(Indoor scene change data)
>>>

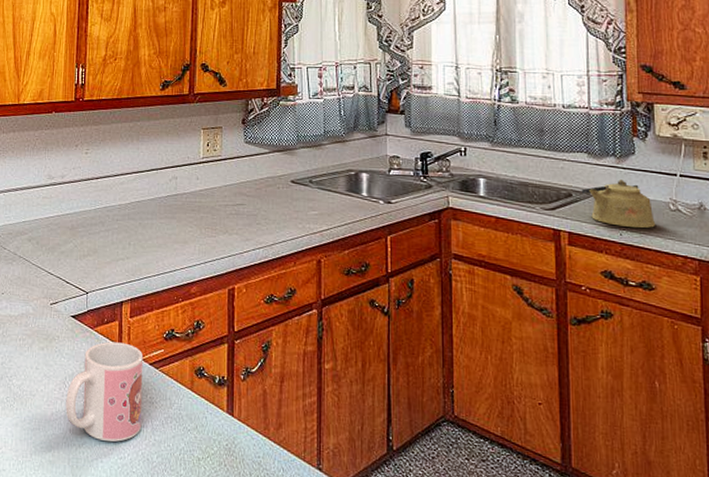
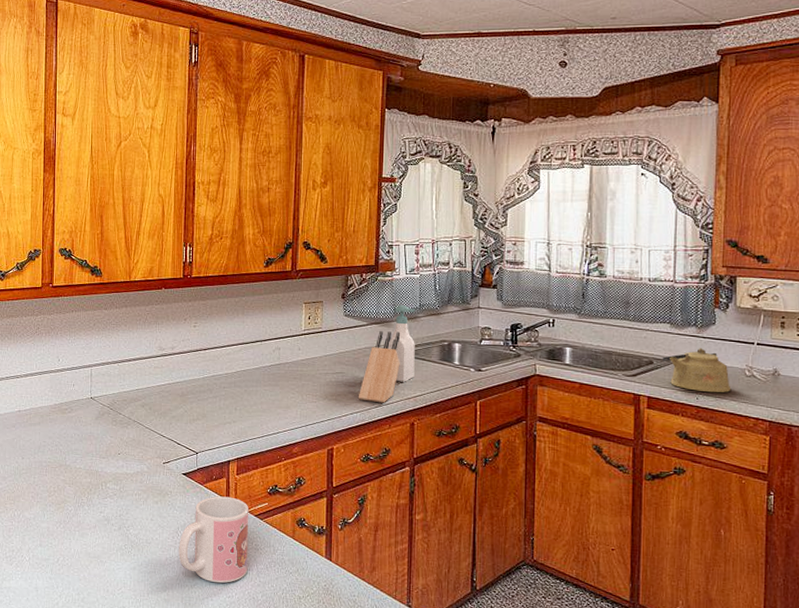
knife block: none [260,159,305,238] -> present [358,331,400,403]
soap bottle: none [291,131,320,215] -> present [387,305,416,382]

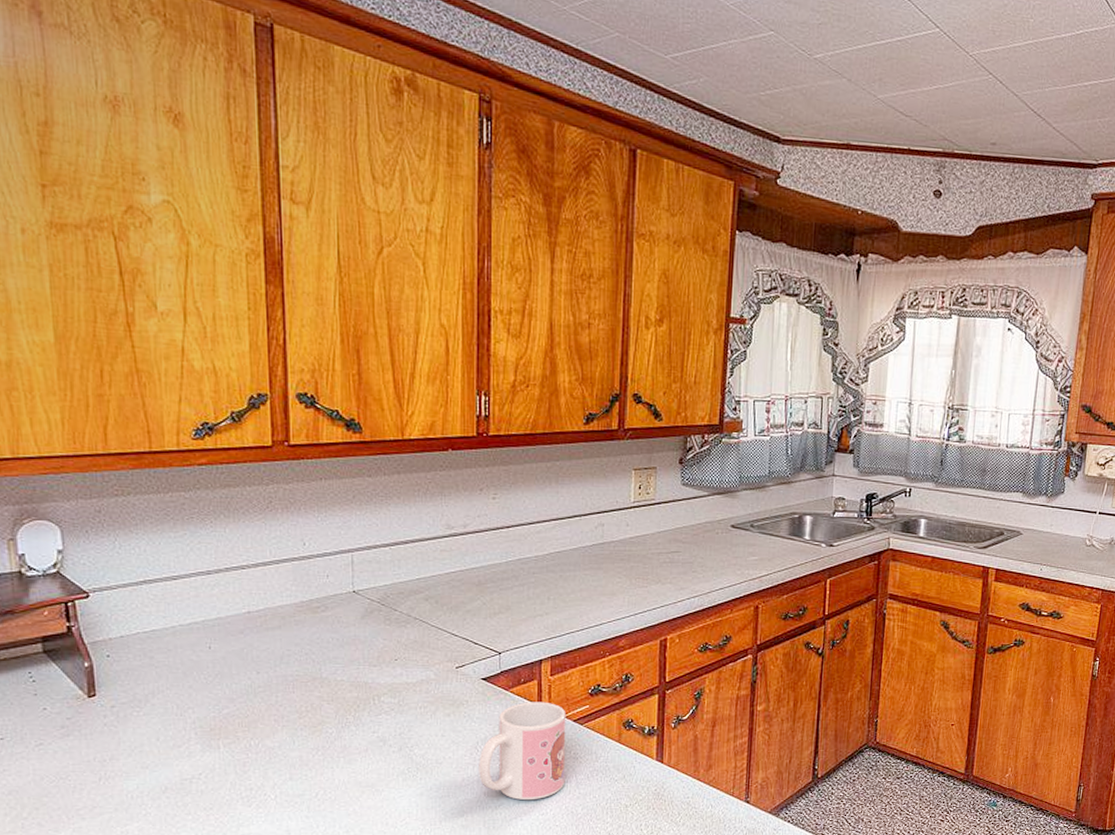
knife block: present [358,331,400,403] -> none [696,502,746,586]
soap bottle: present [387,305,416,382] -> none [731,472,765,561]
kettle: present [662,348,731,393] -> none [1012,518,1072,563]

<<<

_THE TASK_: In the entries above, find the line containing "soap bottle: none". Transcribe it and every later line to the end, exactly, and leave out the pictures.

_OUTPUT OF THE TASK_:
soap bottle: none [291,131,320,215] -> present [387,305,416,382]

knife block: present [358,331,400,403] -> none [696,502,746,586]
soap bottle: present [387,305,416,382] -> none [731,472,765,561]
kettle: present [662,348,731,393] -> none [1012,518,1072,563]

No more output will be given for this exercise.